Task item | What you should write out is every line from the one containing "Here's the latest" to the end of the data, exactly and with nothing else.

Items listed in a dataset
***

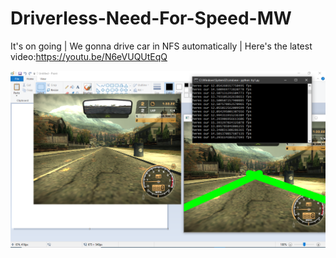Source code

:# Driverless-Need-For-Speed-MW
It's on going | We gonna drive car in NFS automatically |
Here's the latest video:https://youtu.be/N6eVUQUtEqQ

![](parts/part4/lane2.png)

***

Expected answer |
Here's the latest video:https://youtu.be/N6eVUQUtEqQ

![](parts/part4/lane2.png)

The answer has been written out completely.